But it adds: “Schools may, however, choose to spread their teaching of the key stage 1 national curriculum over a longer period and thus cover aspects of key stage 1 with children in reception classes if they judge this appropriate to the needs and stage of development of the children.”

The guidance will help primary teachers decide when to start teaching the national curriculum to five-year-olds, says SCAA, which launched a series of conferences for primary school teachers this week on how to plan the curriculum for five to 11-year-old children.

Also, a 48-page booklet, Planning The Curriculum at Key Stages 1 and 2, will go out to schools later this month. Judith Morris, SCAA’s assistant chief executive with responsibility for key stage 1, hopes the booklet will clear up some of the confusion over when schools start teaching the national curriculum to young children. Some heads were unclear about whether all nine subjects had to be taught from five, she said.

But the guidance states: “Schools have some discretion over when to start teaching the key stage 1 programmes of study, as the law requires only that programmes of study should be taught during the key stage, not that they should be introduced at a particular time.”

SCAA has clarified this point with the Department for Education and the Office for Standards in Education so that all three organisations give out the same advice.

However, the suggestion that the national curriculum can be extended to children in reception classes will annoy many early-years experts.

Vicky Hurst, lecturer in early childhood at Goldsmiths’ College and vice-president of the National Campaign for Nursery Education, said few teachers were trained to teach the under-fives and were not in a position to judge whether aspects of the national curriculum are appropriate to their needs and stage of development.

She complimented SCAA for making it clear that the starting date for the national curriculum was flexible for five-year-olds, but said: “There is a world-famous curriculum for education under five which goes on in state nursery education. It is appropriate to their ways of learning and involves playing and exploring. It lays foundations for the national curriculum at a later stage. ”

SCAA, which has conducted an unofficial pilot of the planning guidance in about 30 schools nationwide, hopes the booklet and the conferences in London, Manchester and Bristol will help teachers to interpret the new Dearing national curriculum.

The guidance, which primary teachers have requested, makes suggestions about how to establish curriculum balance and progression. It also proposes ways to allocate time for different subjects and aspects of subjects through topic work and individual subject teaching, looking at different types of schools.

For instance, an infant school with a high intake of children for whom English is not their first language is shown allocating 32 per cent of curriculum time for English; in another infant school, the allocation is 23.5 per cent.

It also shows, for example, how a cross-curricular project on fast food, carefully planned to cover particular aspects of geography and maths, could be set up with notional time allocations of seven hours each for maths and geography and two hours for information technology.

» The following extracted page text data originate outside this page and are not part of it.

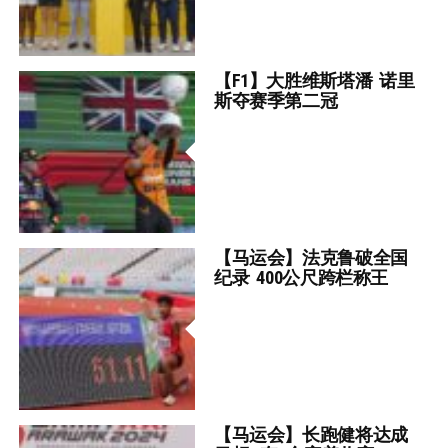
【F1】大胜维斯塔潘 诺里
斯夺赛季第二冠
【马运会】法克鲁破全国
纪录 400公尺跨栏称王
【马运会】长跑健将达成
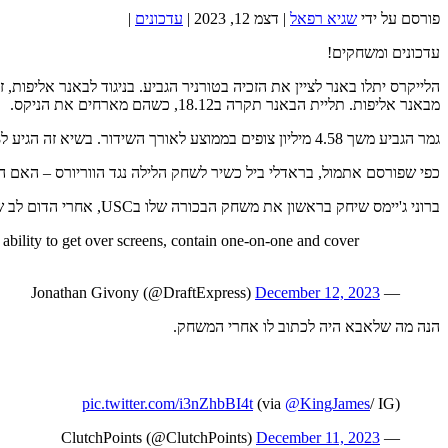
פורסם על ידי
שגיא רפאל
|
דצמ 12, 2023
|
עדכונים
|
עדכונים ומשחקים!
מבאנר אליפות. תליית הבאנר תקרה ב18.12, כשהם מארחים את הניקס.
גמר הגביע משך 4.58 מיליון צופים בממוצע לאורך השידור. בשיא זה הגיע ל5.68 מיליון צופים. בכך זה הפך למשחק הכי ניצפה בעונה הרגילה, מזה 6 שנים, לא כולל משחקי חג מולד.
כפי שפורסם אתמול, בראדלי ביל כשיר לשחק הלילה נגד הווריורס – האם 
ברוני ג'יימס שיחק בראשון את משחק הבכורה שלו בUSC, אחרי הדום לב שעבר בתחילת העונה. למד משהו מאבא
bility to get over screens, contain one-on-one and cover
December 12, 2023
— Jonathan Givony (@DraftExpress)
הנה מה שלאבא היה לכתוב לו אחרי המשחק.
pic.twitter.com/i3nZhbBI4t
@KingJames
/ IG)
(via
December 11, 2023
— ClutchPoints (@ClutchPoints)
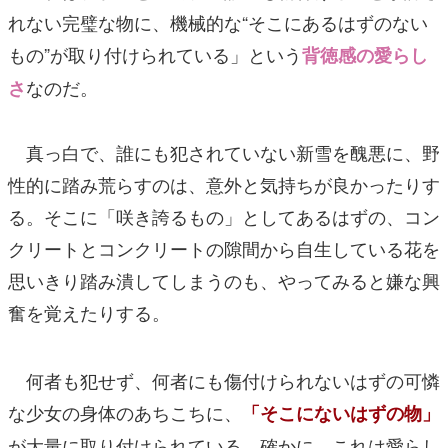
れない完璧な物に、機械的な“そこにあるはずのない
もの”が取り付けられている」という
背徳感の愛らし
なのだ。
さ
真っ白で、誰にも犯されていない新雪を醜悪に、野
性的に踏み荒らすのは、意外と気持ちが良かったりす
る。そこに「咲き誇るもの」としてあるはずの、コン
クリートとコンクリートの隙間から自生している花を
思いきり踏み潰してしまうのも、やってみると嫌な興
奮を覚えたりする。
何者も犯せず、何者にも傷付けられないはずの可憐
な少女の身体のあちこちに、
「そこにないはずの物」
が大量に取り付けられている。確かに、これは愛らし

Chris Jones, SCAA assistant chief executive for key stage 2, said of the guidance: “Had it been written five years ago it would have been contentious. Some primary teachers will say it is outside their culture - things take as long as they need to take. But the message we give here is hard-nosed. We say you cannot do the job if you think like that.”

Judith Morris said: “Unless you use curriculum time properly, the curriculum timetable just fills up by default.”

Since the implementation of the national curriculum in primary schools, teachers and Government advisers have been debating the pros and cons of topic teaching, which can cover several subjects at once, versus subject teaching. But SCAA says the new booklet makes no comment on that debate.